Anyway, if you add in Streisand’s The Broadway Album and Back to Broadway as well as Rosemary Clooney Sings the Music of Cole Porter, that’s an even 60, which means that 6% of the albums had a Broadway pedigree. I’d call that decent, considering the limited exposure that show music gets. And I’m not counting stage musical albums that had prequel-ish movie soundtracks — Beauty and the Beast, Footloose, Gigi, The Lion King, Meet Me in St. Louis, Really Rosie, Saturday Night Fever, Singin’ in the Rain. Nor have I counted the concept albums of Jesus Christ Superstar and The Who’s Tommy‘s or the 1987 recording of La Bohème. Finally, don’t make the mistake of assuming that the Breakfast at Tiffany’s listed by Zagat is the recent studio cast album of the 1966 debacle; it is, of course, the soundtrack from the 1961 movie with that charming score by Henry Mancini.
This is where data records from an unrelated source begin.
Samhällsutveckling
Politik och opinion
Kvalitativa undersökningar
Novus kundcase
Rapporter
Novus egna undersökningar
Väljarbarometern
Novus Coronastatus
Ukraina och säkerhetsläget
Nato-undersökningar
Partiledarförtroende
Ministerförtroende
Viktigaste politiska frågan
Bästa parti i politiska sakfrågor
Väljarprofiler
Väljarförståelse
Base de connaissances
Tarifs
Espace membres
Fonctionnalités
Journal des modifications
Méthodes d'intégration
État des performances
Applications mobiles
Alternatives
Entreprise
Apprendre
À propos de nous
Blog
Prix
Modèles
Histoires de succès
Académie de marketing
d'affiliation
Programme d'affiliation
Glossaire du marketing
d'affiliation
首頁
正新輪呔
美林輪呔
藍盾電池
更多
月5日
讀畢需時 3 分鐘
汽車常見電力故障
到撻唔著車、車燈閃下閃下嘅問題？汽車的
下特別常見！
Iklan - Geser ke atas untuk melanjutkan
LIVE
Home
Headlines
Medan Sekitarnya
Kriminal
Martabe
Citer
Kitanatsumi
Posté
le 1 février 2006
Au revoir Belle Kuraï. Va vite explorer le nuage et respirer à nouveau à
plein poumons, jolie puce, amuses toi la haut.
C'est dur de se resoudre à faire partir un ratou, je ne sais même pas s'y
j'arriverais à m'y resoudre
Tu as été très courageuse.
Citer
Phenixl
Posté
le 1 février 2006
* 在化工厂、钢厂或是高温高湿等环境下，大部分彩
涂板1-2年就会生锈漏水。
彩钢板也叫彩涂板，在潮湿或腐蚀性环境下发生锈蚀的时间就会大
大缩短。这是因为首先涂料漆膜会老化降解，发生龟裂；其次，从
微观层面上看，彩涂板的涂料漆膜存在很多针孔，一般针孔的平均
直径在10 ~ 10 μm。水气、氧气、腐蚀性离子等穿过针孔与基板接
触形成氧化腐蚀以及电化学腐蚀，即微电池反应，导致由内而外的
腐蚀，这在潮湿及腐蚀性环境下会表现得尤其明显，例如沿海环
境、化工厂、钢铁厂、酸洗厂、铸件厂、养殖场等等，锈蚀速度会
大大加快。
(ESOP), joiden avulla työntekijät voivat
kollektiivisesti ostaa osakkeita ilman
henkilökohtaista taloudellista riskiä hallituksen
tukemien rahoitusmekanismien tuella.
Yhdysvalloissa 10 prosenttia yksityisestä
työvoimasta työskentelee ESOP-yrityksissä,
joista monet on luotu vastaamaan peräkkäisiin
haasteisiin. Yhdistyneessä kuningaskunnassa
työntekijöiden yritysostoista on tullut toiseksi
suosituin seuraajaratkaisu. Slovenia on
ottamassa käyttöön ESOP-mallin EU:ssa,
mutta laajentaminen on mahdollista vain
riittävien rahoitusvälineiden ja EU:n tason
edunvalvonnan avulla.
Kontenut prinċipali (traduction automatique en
Yet there is a little more Broadway to be found between the Zagat pages. Every album’s listing also includes the title of one famous cut, so some Broadway songs are mentioned as being included on secular albums: “As Time Goes By” (the Sleepless in Seattle soundtrack), “He Loves and She Loves” (the Manhattan soundtrack), “I’ll Never Fall in Love Again” (Burt Bacharach’s Greatest Hits), “The Lady is a Tramp” (An Evening with Lena Horne), “Memory” (Barbra Streisand: Memories), “My Funny Valentine” (Chet Baker Sings), and “Vienna” (Linda Eder: It’s No Secret Anymore). Even Herb Alpert’s Whipped Cream and Other Delights benefited from Broadway via “A Taste of Honey,” a movie song that would have never been written had not Shelagh Delaney penned the play A Taste of Honey in the first place. I’ll count that as one of ours — but I’ll eschew the “If” that’s listed as being on a Janet Jackson album for I assume it’s not the Styne, Comden, and Green song from Two on the Aisle.
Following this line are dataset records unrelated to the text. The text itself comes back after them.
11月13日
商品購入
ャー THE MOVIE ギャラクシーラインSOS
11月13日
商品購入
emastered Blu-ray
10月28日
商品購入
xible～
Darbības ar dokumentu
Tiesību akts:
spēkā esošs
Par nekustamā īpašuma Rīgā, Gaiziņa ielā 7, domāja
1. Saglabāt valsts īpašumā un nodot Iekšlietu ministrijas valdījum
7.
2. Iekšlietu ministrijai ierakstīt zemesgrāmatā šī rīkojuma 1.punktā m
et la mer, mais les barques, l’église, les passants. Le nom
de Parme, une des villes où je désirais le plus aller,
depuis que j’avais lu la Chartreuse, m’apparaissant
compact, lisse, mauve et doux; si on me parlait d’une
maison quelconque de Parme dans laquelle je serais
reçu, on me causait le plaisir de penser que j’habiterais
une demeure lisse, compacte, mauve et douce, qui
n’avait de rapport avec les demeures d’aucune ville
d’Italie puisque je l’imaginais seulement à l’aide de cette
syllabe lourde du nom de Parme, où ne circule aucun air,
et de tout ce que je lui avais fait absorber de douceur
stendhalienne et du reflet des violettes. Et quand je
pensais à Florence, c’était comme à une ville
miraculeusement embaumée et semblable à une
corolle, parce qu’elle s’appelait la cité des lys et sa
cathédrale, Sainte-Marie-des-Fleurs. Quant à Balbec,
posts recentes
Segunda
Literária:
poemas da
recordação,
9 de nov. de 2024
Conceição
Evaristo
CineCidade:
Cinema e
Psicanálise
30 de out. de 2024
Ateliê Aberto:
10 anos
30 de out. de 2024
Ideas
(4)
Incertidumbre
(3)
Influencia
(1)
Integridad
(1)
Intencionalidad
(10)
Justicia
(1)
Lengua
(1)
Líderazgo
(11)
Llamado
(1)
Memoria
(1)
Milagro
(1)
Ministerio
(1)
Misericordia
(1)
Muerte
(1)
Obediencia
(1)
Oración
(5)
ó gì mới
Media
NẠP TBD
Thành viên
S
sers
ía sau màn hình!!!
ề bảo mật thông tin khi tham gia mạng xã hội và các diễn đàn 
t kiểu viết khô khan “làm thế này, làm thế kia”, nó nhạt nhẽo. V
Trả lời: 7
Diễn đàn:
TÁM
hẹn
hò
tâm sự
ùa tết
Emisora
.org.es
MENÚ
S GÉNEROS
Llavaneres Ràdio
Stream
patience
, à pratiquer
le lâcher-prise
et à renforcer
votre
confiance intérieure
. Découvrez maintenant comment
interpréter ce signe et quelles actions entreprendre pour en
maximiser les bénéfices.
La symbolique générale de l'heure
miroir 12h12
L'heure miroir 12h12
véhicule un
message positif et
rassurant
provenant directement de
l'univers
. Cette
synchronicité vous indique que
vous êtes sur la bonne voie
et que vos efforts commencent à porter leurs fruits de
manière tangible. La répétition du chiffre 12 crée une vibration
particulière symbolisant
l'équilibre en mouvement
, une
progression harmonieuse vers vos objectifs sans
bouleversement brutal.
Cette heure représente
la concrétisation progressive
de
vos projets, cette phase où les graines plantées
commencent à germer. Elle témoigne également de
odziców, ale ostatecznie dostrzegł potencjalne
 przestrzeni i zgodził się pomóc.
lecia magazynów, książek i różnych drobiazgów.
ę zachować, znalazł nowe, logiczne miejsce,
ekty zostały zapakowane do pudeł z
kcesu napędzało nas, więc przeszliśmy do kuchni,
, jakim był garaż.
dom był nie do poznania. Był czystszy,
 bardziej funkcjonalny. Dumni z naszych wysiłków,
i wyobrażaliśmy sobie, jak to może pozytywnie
The one-listed-song-per-entry format is used for the Broadway albums, too. Now, one could have predicted that Annie‘s would be “Tomorrow” and Rent‘s would be “Seasons of Love,” but would you have chosen “One” for A Chorus Line? Sure, it’s a fairly well-known song, but wouldn’t you have opted for “What I Did for Love” instead? Perhaps George-Warren and all of her 10,600 voters are Edward Kleban sympathizers!